In January 2015, many were surprised that Patrick Dangerfield wasn’t appointed captain of the Crows. However, with a likely acceptance that their star player would soon wish to return to Moggs Creek, there was a quiet nodding of sage heads at the news that the role had been assigned to Taylor Walker.
A key component of the Phil Walsh legacy, he was about to demonstrate the wisdom of this decision.
Having taken the grab Walker wheeled around like a rattling cattle truck and assessed his options. He made a quick, barely perceptible scan of the landscape and decided.

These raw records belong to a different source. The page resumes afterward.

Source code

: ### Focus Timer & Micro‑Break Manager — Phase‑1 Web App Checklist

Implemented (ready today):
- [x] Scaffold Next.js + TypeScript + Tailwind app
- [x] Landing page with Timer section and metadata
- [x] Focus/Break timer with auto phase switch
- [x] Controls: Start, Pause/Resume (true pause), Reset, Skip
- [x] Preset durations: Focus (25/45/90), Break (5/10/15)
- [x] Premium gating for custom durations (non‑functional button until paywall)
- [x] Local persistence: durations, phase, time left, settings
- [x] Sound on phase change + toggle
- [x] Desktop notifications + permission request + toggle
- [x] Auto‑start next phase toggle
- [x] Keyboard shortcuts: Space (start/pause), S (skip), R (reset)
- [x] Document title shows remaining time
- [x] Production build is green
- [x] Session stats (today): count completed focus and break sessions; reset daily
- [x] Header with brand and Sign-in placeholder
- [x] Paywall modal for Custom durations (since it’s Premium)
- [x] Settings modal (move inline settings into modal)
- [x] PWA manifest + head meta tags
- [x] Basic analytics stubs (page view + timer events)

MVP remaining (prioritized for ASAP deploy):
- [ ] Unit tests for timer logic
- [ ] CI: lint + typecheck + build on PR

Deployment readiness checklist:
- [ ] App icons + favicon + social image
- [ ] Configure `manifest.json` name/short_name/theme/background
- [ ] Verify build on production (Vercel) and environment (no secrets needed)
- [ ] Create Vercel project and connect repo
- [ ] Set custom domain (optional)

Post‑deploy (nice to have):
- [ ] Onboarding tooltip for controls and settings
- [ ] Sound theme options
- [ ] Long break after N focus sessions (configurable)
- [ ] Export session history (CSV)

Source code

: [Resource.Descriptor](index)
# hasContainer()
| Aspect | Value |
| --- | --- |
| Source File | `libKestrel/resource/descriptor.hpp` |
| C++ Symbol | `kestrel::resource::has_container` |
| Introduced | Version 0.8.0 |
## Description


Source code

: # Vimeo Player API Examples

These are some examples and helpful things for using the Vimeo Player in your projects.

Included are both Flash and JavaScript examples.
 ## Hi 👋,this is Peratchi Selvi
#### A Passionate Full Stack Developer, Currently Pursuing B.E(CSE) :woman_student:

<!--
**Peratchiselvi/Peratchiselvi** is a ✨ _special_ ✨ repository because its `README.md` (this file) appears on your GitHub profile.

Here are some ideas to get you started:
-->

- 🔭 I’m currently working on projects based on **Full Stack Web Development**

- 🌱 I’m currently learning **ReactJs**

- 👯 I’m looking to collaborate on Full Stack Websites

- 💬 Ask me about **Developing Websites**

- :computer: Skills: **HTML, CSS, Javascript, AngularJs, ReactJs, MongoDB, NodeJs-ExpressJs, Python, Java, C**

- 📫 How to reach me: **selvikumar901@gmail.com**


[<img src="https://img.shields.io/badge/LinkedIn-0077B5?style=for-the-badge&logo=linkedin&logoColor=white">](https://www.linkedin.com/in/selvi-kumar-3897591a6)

Despite his Barry White/ Stephen Kernahan/ Dad joke baritone possibly suggesting otherwise Tex is an astute footballer who knows intimately the ecosystem of Adelaide Oval. With the Riverbank Stand towering taller than the MCG he knew that its surrounding microclimate, largely windless and advantageous on this autumnal evening, would assist his endeavours.
Watch now as into that rare real estate, sufficient space, he strides, not as a gut-busting midfielder, but as sizable, agile forward. Yes, he thinks, the time is right. The fifty-metre arc slides into distant view.
He balances and connects.
Despite the infantile and myopic scrabblings of the game’s rules committee and cash-drunk administrators and the carnivorous stadium vendors and the grasping media outlets and the petty trivia of the footy news-cycle, it’s these moments that’ll endure, that’ll guarantee the endless charisma of our game.
For lesser footballers, this spot on this long, lean ground might be no man’s land, an uncomfortable location where the options are crippling. Do I pass to a leading forward? Centre the ball? Aim for the top of the square? Handball to team mate on the burst? However, at this spot, seventy metres from goal there’s another possibility, but it’s only available for an elite few.
Tex Walker has a kicking technique that’s akin to a David Warner pull shot. Elegant in its simplicity, it marries outback power, untainted physics and Mick Jagger arrogance.
Now launched, the ball spins in a somewhat ungainly fashion, lurching through the air, slinging itself goalward with hungry velocity, rather than with the pure, fizzing momentum of, say, a Luke Hodge pass.
It travels through the roaring night and there’s now a sudden, muted quality to the stadium soundtrack that’s universal disbelief, Port Power horror and Adelaide Crow awe. The ball travels and travels and continues to travel. The pregnant seconds stretch onward, invested with everything we love about our mighty, Indigenous code.
Unlike a Malcolm Blight torpedo, it traces a low parabola across my screen as the crowd rushes past in the background, a smeared Monet. Walker’s drop-punt is at once sublime, but also gigantic. It taunts the line between possibility and impossibility.
It’s a goal.
As the Sherrin thuds into the turf midway between the goal line and the fence, leaving a crater in the Santa Ana, the clock announces that four minutes remain. Adelaide is three goals up.
Now, for all present at the ground, or at home or in a pub across Australia, or peering at a screen in midday London or Auckland or Albuquerque, all is denouement.
The necessarily curved narrative of football is concluded. We’ve had a moment.